Può succedere che il tempo cancelli il significato di una ricorrenza. Può succedere che un sistema basato sul consumismo sfrenato la trasformi in una festicciola da mazzetti di fiori, acquistati di tutta fretta al primo angolo di strada. Può succedere che si dissacri il significato di una ricorrenza mutandolo in una falsa celebrazione di un rito capitalistico. Può succedere pure che si riscriva la storia per segnare un punto nella continua conflittualità tra ideologie. 

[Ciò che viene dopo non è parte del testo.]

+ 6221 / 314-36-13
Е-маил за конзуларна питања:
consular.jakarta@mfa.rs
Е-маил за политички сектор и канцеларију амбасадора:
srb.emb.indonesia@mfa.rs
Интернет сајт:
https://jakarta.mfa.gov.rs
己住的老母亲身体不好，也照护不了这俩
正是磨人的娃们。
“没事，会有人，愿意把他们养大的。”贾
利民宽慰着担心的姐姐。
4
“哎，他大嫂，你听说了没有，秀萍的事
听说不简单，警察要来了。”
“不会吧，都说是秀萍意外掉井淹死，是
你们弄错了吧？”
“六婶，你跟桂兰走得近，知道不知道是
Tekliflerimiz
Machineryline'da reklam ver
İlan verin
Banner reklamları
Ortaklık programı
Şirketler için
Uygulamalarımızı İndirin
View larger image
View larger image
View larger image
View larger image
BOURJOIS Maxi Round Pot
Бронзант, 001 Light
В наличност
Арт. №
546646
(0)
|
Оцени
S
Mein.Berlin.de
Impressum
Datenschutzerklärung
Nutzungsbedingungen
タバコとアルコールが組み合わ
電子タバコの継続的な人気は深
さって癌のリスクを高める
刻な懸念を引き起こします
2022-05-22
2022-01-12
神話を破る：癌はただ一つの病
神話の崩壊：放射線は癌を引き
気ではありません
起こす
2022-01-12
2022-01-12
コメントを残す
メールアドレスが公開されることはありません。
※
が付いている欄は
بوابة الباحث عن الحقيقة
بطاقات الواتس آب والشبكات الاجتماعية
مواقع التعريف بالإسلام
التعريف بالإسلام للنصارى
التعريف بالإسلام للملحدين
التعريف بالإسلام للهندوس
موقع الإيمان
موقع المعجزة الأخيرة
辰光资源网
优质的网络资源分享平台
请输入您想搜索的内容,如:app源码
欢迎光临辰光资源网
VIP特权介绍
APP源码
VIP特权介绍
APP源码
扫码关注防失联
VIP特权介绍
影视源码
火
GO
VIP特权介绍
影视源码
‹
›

L’8 marzo 1917. Quello che accade in questa data sancirà, poi, la data come giorno della donna. Siamo nel pieno della “grande guerra”, quella che doveva essere una guerra lampo si protrae ben oltre il previsto. Gli uomini sono al fronte, padri e figli, mentre nella Russia dello Zar sono le donne a guidare, da Pietrogrado (attuale capitale dell’impero russo), una manifestazione per rivendicare la fine della guerra. Le operaie di Torshilovo e del deposito dei tram dell’isola Vassilievsky marciarono in corteo sulla Prospettiva Nesky, chiedendo «pane, pace e libertà». Quella data segnò l’inizio della “Rivoluzione russa di febbraio”. Il 14 giugno 1921 la Seconda Conferenza Internazionale delle Donne Comuniste sancì l’8 marzo quale «Giornata internazionale dell’operaia».

L’origine di questa ricorrenza – assorbita e fatta propria dalle gerarchie democratiche dell’occidente – reclama a gran voce di lottare. In questi giorni abbiamo più che mai bisogno di riappropriarci del reale significato di questa giornata. Abbiamo bisogno di ricordare che è necessario lottare non contro uno stato o contro un movimento bensì contro l’idea che ancora avviluppa l’essere umano. L’idea che la guerra sia uno strumento di risoluzione dei problemi, che essa possa avere un scopo superiore ed una giustificazione attraverso degli ideali. Ma nessun ideale vale quanto la vita di una persona. Che possano essere, ancora una volta, le donne a far tremare gli zar dipanando le ombre della guerra.